** Your goal **
Where in the data below does the word "degrees" appear? Copy each line that holds it.

** Records supplied **

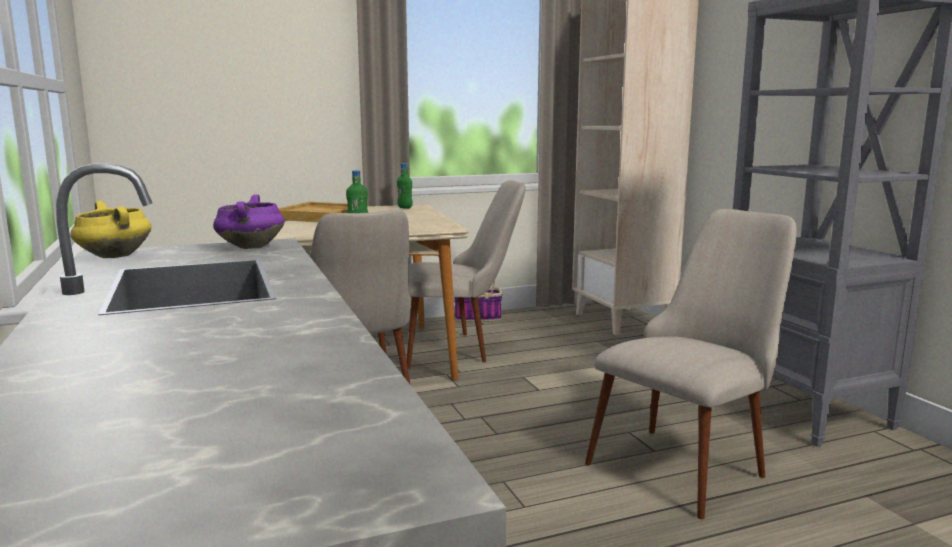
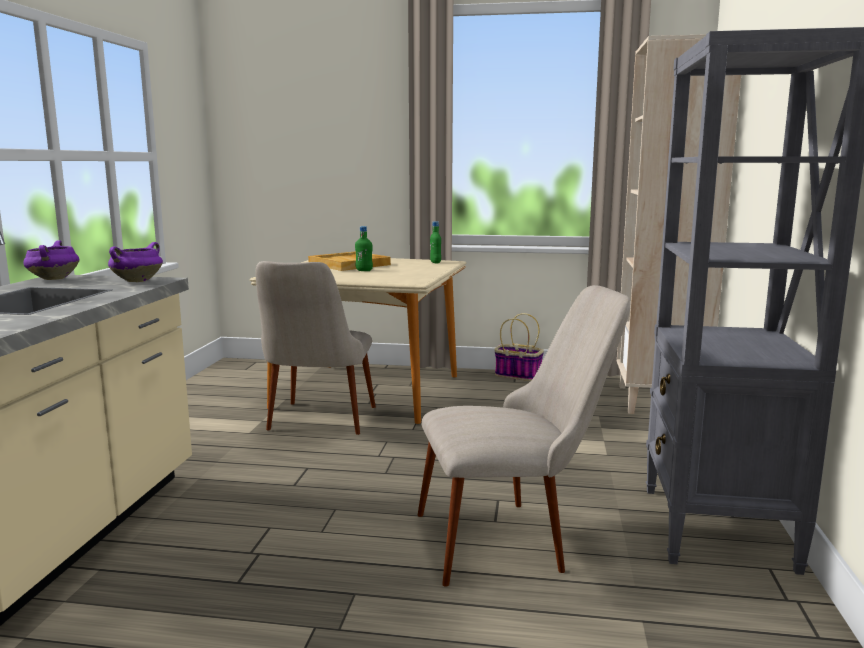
camera: 30 degrees right, 0 degrees up
yellow cooking pot [70,201,152,258] -> purple cooking pot [23,240,80,280]
beige chair [407,180,525,369] -> none

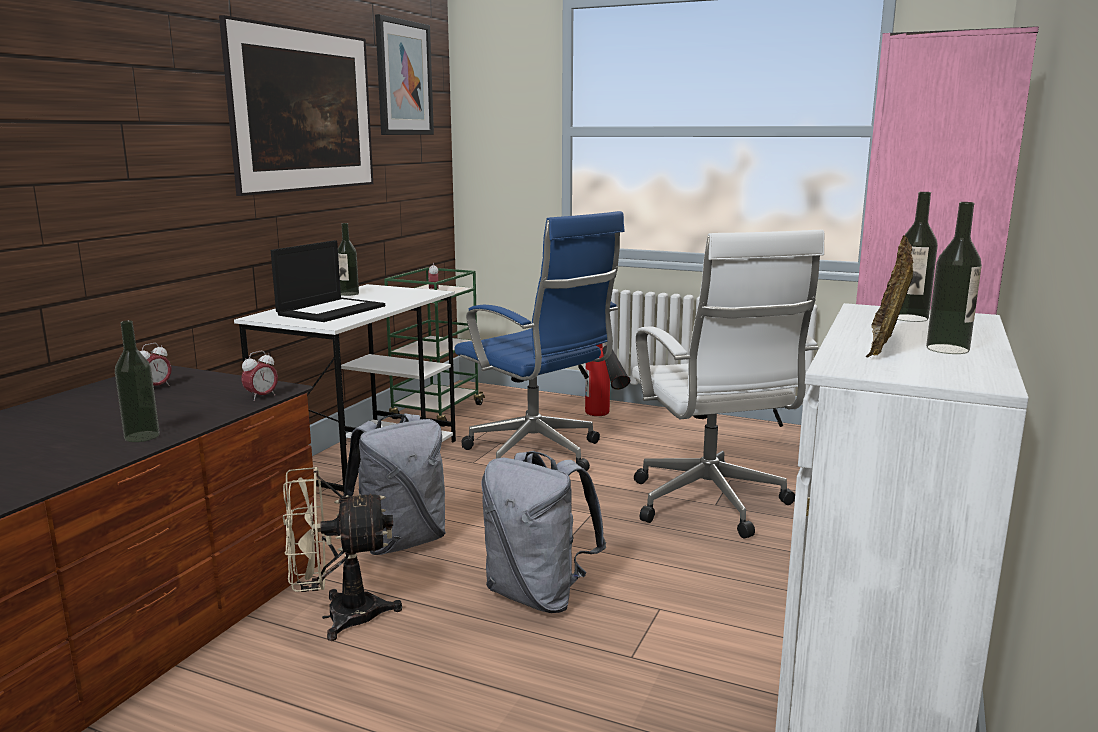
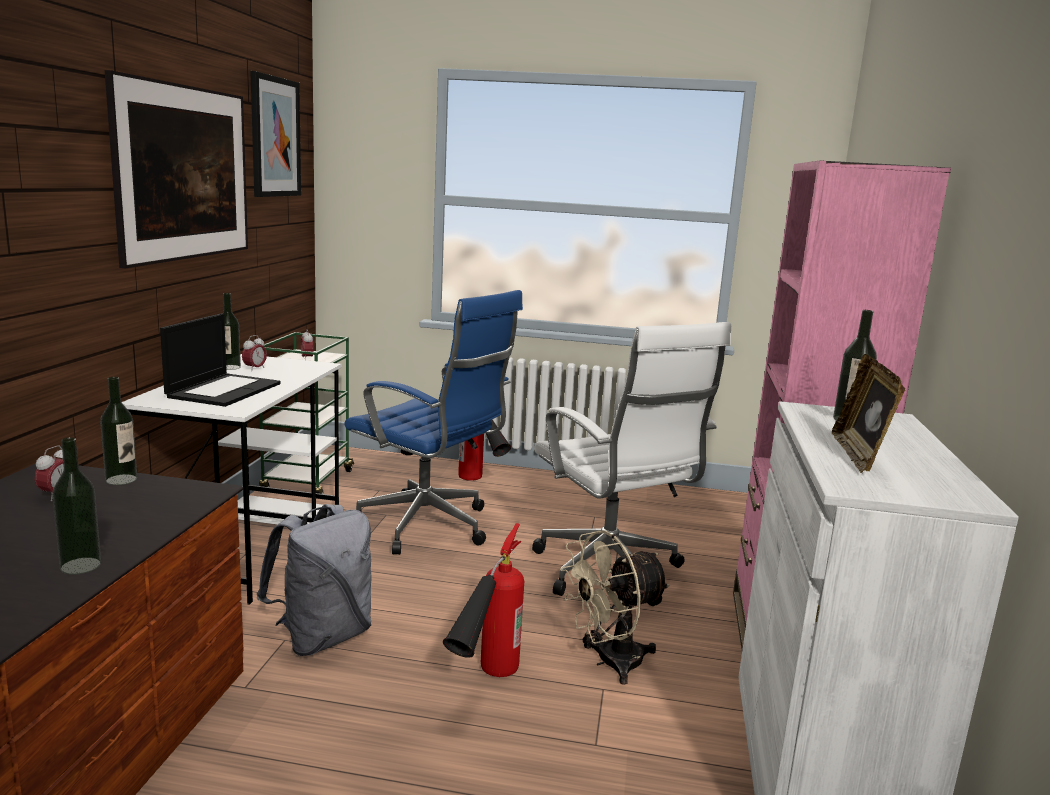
camera: 15 degrees left, 0 degrees up
alarm clock [241,351,278,401] -> alarm clock moved to [242,335,267,371]
beige fan [283,467,402,641] -> beige fan moved to [560,530,670,685]
grey backpack [481,451,606,613] -> fire extinguisher [443,523,524,677]
bottle [926,202,982,354] -> bottle moved to [100,377,137,485]

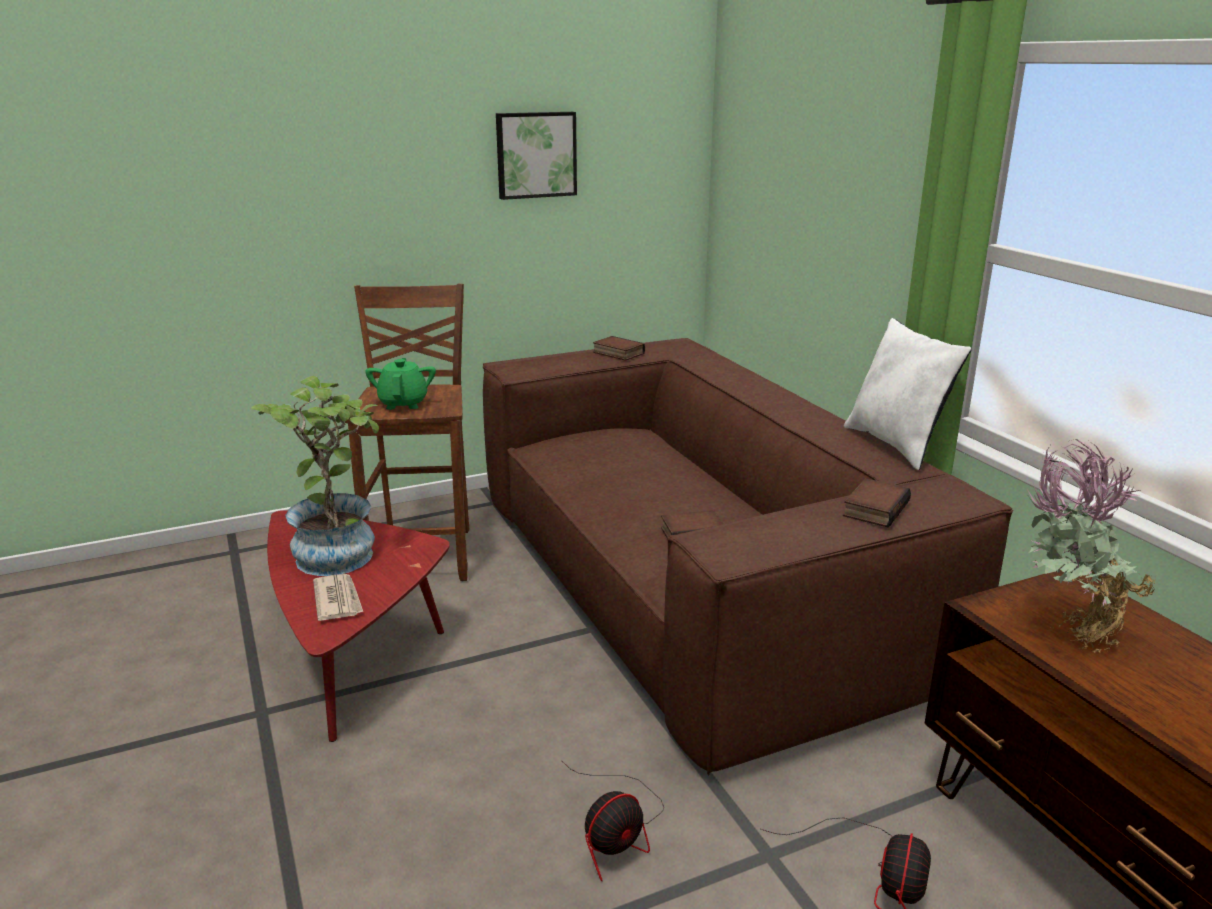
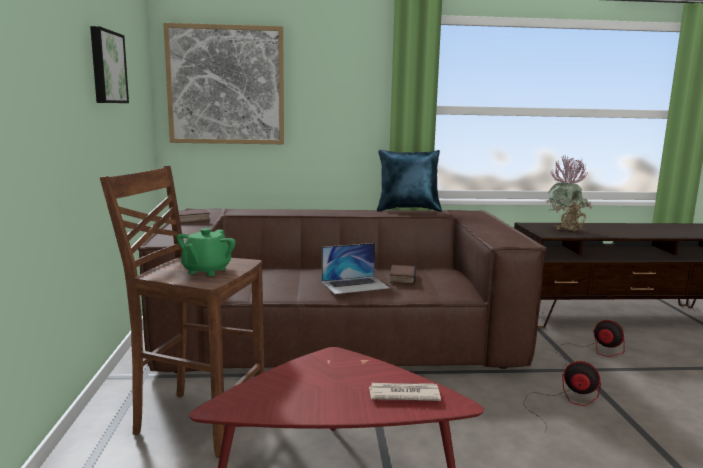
camera: 70 degrees left, 10 degrees down
potted plant [251,376,380,576] -> none
green teapot [365,358,436,410] -> green teapot turned 90 degrees counterclockwise [177,228,236,276]
fan [561,760,664,881] -> fan turned 45 degrees counterclockwise [523,361,601,433]
book [843,478,911,528] -> none
white pillow [844,318,972,470] -> blue pillow [377,150,442,212]
none -> picture [163,23,284,144]
none -> laptop [322,243,390,294]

** Exercise result **
camera: 30 degrees right, 0 degrees up
camera: 15 degrees left, 0 degrees up
camera: 70 degrees left, 10 degrees down
green teapot [365,358,436,410] -> green teapot turned 90 degrees counterclockwise [177,228,236,276]
fan [561,760,664,881] -> fan turned 45 degrees counterclockwise [523,361,601,433]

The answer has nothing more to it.